After Gmail came Google Maps and Google Docs along with word processing and spreadsheet applications. Then came the acquisition of the video site YouTube, followed by the launch of the Chrome browser and the Android operating system, which powers most smartphones in the world. And with Gmail's openly stated intention to scan the content of emails to gain a better understanding of users' interests, Google has also left little doubt that digital surveillance in the pursuit of selling more advertising will be part of its growing ambitions.
Although it immediately caused a sensation, Gmail started out with a limited scope because Google initially only had enough computing capacity to support a small audience of users.
“When we launched, we only had 300 machines, and they were very old machines that no one wanted,” Bouchette said with a laugh. “We only had enough capacity for 10,000 users, which is a bit ridiculous.”
But this scarcity has created an air of exclusivity around Gmail that has fueled a feverish demand for the elusive invitations to sign up. At one point, invitations to open a Gmail account were selling for $250 each on eBay. “It's become like a social currency, where people go and say, 'Hey, I got a Gmail invitation, do you want one?'” Bouchheit said.

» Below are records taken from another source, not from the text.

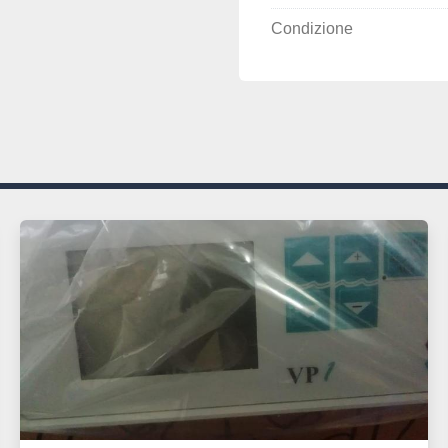
Condizione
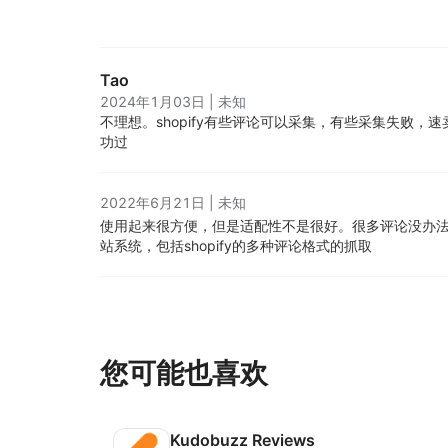
Tao
2024年1月03日
|
未知
不理想。
shopify有些评论可以采集，有些采集失败，
功过
2022年6月21日
|
未知
使用起来很方便，但是适配性不是很好。很多评论没办
站系统，包括shopify的多种评论格式的抓取
您可能也喜欢
Kudobuzz Reviews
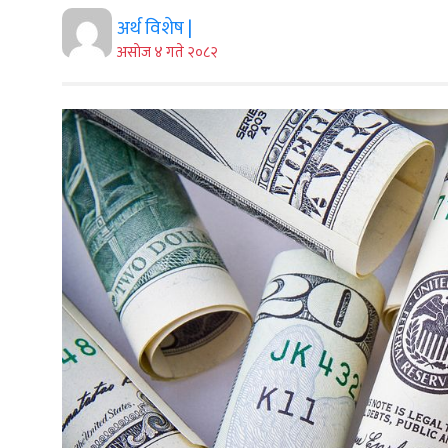
अर्थ विशेष |
असाेज ४ गते २०८२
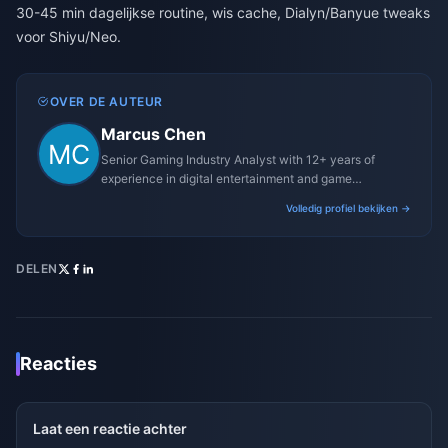
30-45 min dagelijkse routine, wis cache, Dialyn/Banyue tweaks
voor Shiyu/Neo.
OVER DE AUTEUR
Marcus Chen
Senior Gaming Industry Analyst with 12+ years of
experience in digital entertainment and game
monetization strategies.
Volledig profiel bekijken →
DELEN
Reacties
Laat een reactie achter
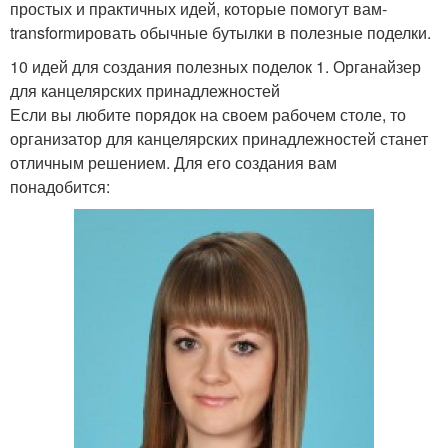
простых и практичных идей, которые помогут вам-
transformировать обычные бутылки в полезные поделки.
10 идей для создания полезных поделок 1. Органайзер
для канцелярских принадлежностей
Если вы любите порядок на своем рабочем столе, то
организатор для канцелярских принадлежностей станет
отличным решением. Для его создания вам
понадобится:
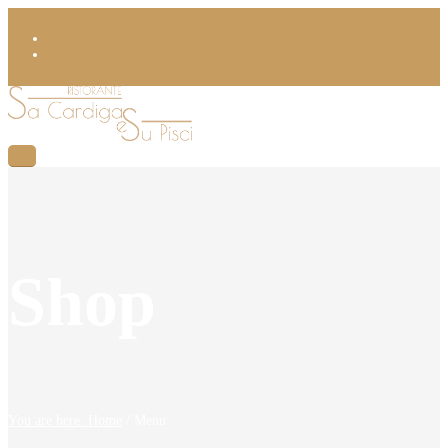
Shop
You are here: Home
/
Menu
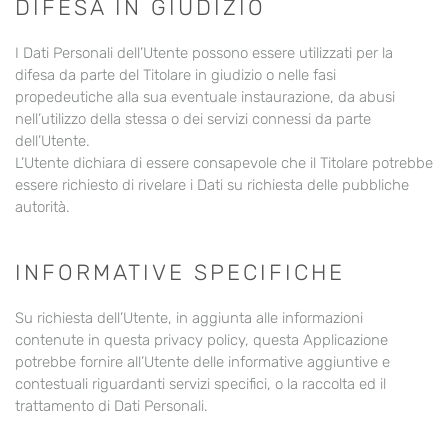
DIFESA IN GIUDIZIO
I Dati Personali dell’Utente possono essere utilizzati per la
difesa da parte del Titolare in giudizio o nelle fasi
propedeutiche alla sua eventuale instaurazione, da abusi
nell’utilizzo della stessa o dei servizi connessi da parte
dell’Utente.
L’Utente dichiara di essere consapevole che il Titolare potrebbe
essere richiesto di rivelare i Dati su richiesta delle pubbliche
autorità.
INFORMATIVE SPECIFICHE
Su richiesta dell’Utente, in aggiunta alle informazioni
contenute in questa privacy policy, questa Applicazione
potrebbe fornire all’Utente delle informative aggiuntive e
contestuali riguardanti servizi specifici, o la raccolta ed il
trattamento di Dati Personali.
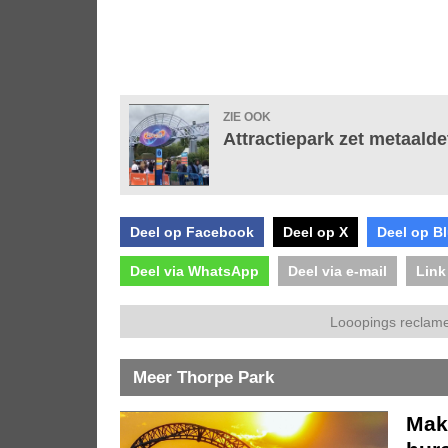
ZIE OOK
Attractiepark zet metaalde
Deel op Facebook
Deel op X
Deel op B
Deel via WhatsApp
Deel via e-mail
Link
Looopings reclame
Meer Thorpe Park
Mak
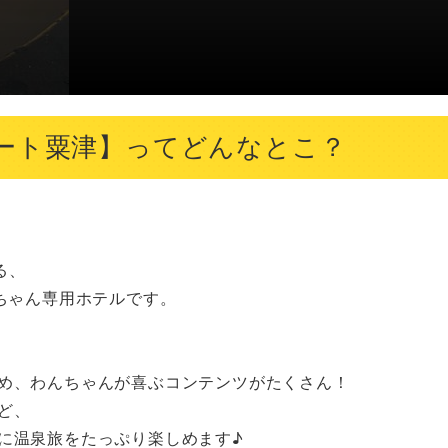
ート粟津】ってどんなとこ？
、
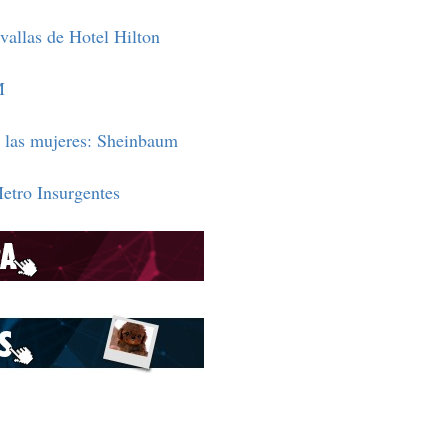
vallas de Hotel Hilton
M
n las mujeres: Sheinbaum
Metro Insurgentes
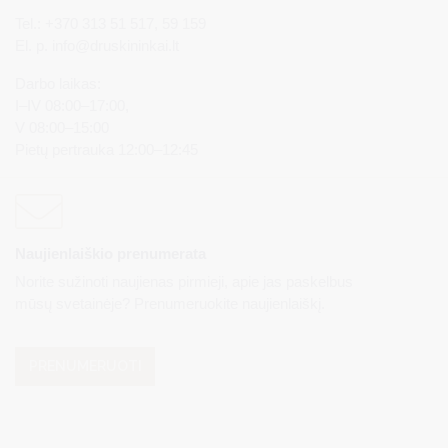
Tel.: +370 313 51 517, 59 159
El. p.
info@druskininkai.lt
Darbo laikas:
I–IV 08:00–17:00,
V 08:00–15:00
Pietų pertrauka 12:00–12:45
Naujienlaiškio prenumerata
Norite sužinoti naujienas pirmieji, apie jas paskelbus
mūsų svetainėje? Prenumeruokite naujienlaiškį.
PRENUMERUOTI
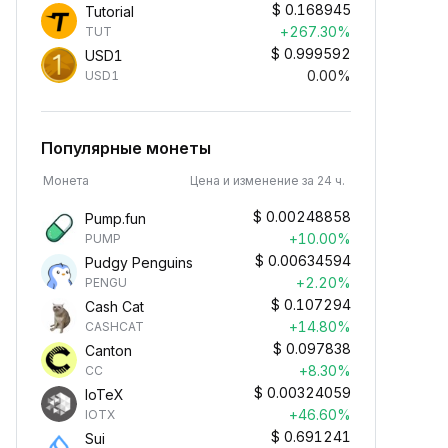
$
0.168945
Tutorial
+267.30%
TUT
$
0.999592
USD1
0.00%
USD1
Популярные монеты
Монета
Цена и изменение за 24 ч.
$
0.00248858
Pump.fun
+10.00%
PUMP
$
0.00634594
Pudgy Penguins
+2.20%
PENGU
$
0.107294
Cash Cat
+14.80%
CASHCAT
$
0.097838
Canton
+8.30%
CC
$
0.00324059
IoTeX
+46.60%
IOTX
$
0.691241
Sui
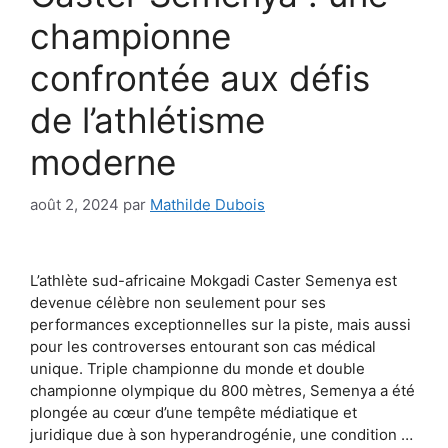
championne
confrontée aux défis
de l’athlétisme
moderne
août 2, 2024
par
Mathilde Dubois
L’athlète sud-africaine Mokgadi Caster Semenya est
devenue célèbre non seulement pour ses
performances exceptionnelles sur la piste, mais aussi
pour les controverses entourant son cas médical
unique. Triple championne du monde et double
championne olympique du 800 mètres, Semenya a été
plongée au cœur d’une tempête médiatique et
juridique due à son hyperandrogénie, une condition …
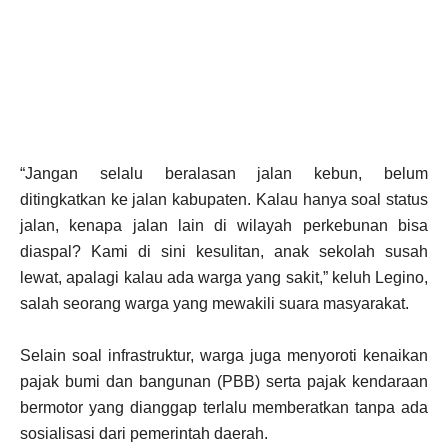
“Jangan selalu beralasan jalan kebun, belum
ditingkatkan ke jalan kabupaten. Kalau hanya soal status
jalan, kenapa jalan lain di wilayah perkebunan bisa
diaspal? Kami di sini kesulitan, anak sekolah susah
lewat, apalagi kalau ada warga yang sakit,” keluh Legino,
salah seorang warga yang mewakili suara masyarakat.
Selain soal infrastruktur, warga juga menyoroti kenaikan
pajak bumi dan bangunan (PBB) serta pajak kendaraan
bermotor yang dianggap terlalu memberatkan tanpa ada
sosialisasi dari pemerintah daerah.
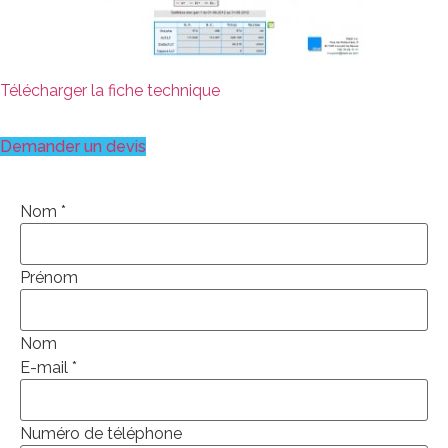
Télécharger la fiche technique
Demander un devis
Nom
*
Prénom
Nom
E-mail
*
Numéro de téléphone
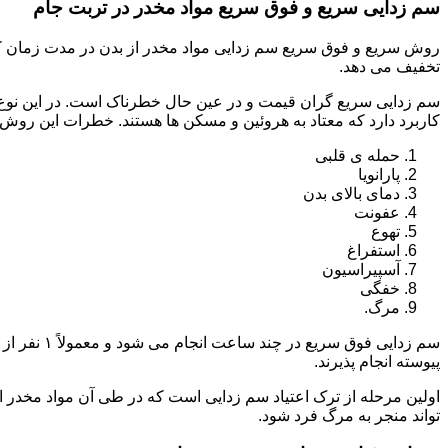
سم زدایی سریع و فوق سریع مواد مخدر در تربت جام
روش سریع و فوق سریع سم زدایی مواد مخدر از بدن در مدت زمان کوت
تخفیف می دهد.
سم زدایی سریع گران قیمت و در عین حال خطرناک است. در این نوع د
کاربرد دارد که معتاد به هروئین و مسکن ها هستند. خطرات این روش 
حمله ی قلبی
پارانویا
دمای بالای بدن
عفونت
تهوع
استفراغ
آسپیراسیون
خفگی
مرگ.
پیوسته انجام پذیرند.
اولین مرحله از ترک اعتیاد سم زدایی است که در طی آن مواد مخدر
تواند منجر به مرگ فرد شود.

Although signing up for Gmail became increasingly easier as more massive data centers in Google's network came online, the company didn't start accepting all comers to the email service until it opened the door wide as a Valentine's Day gift to the world in 2007. .
A few weeks later, on April Fool's Day 2007, Google announced a new feature called “Gmail Paper” that gave users the opportunity to have Google print their email archives on “94% post-consumer organic soy.” Saliva Then send it to them via the postal service. Google was really kidding at the time.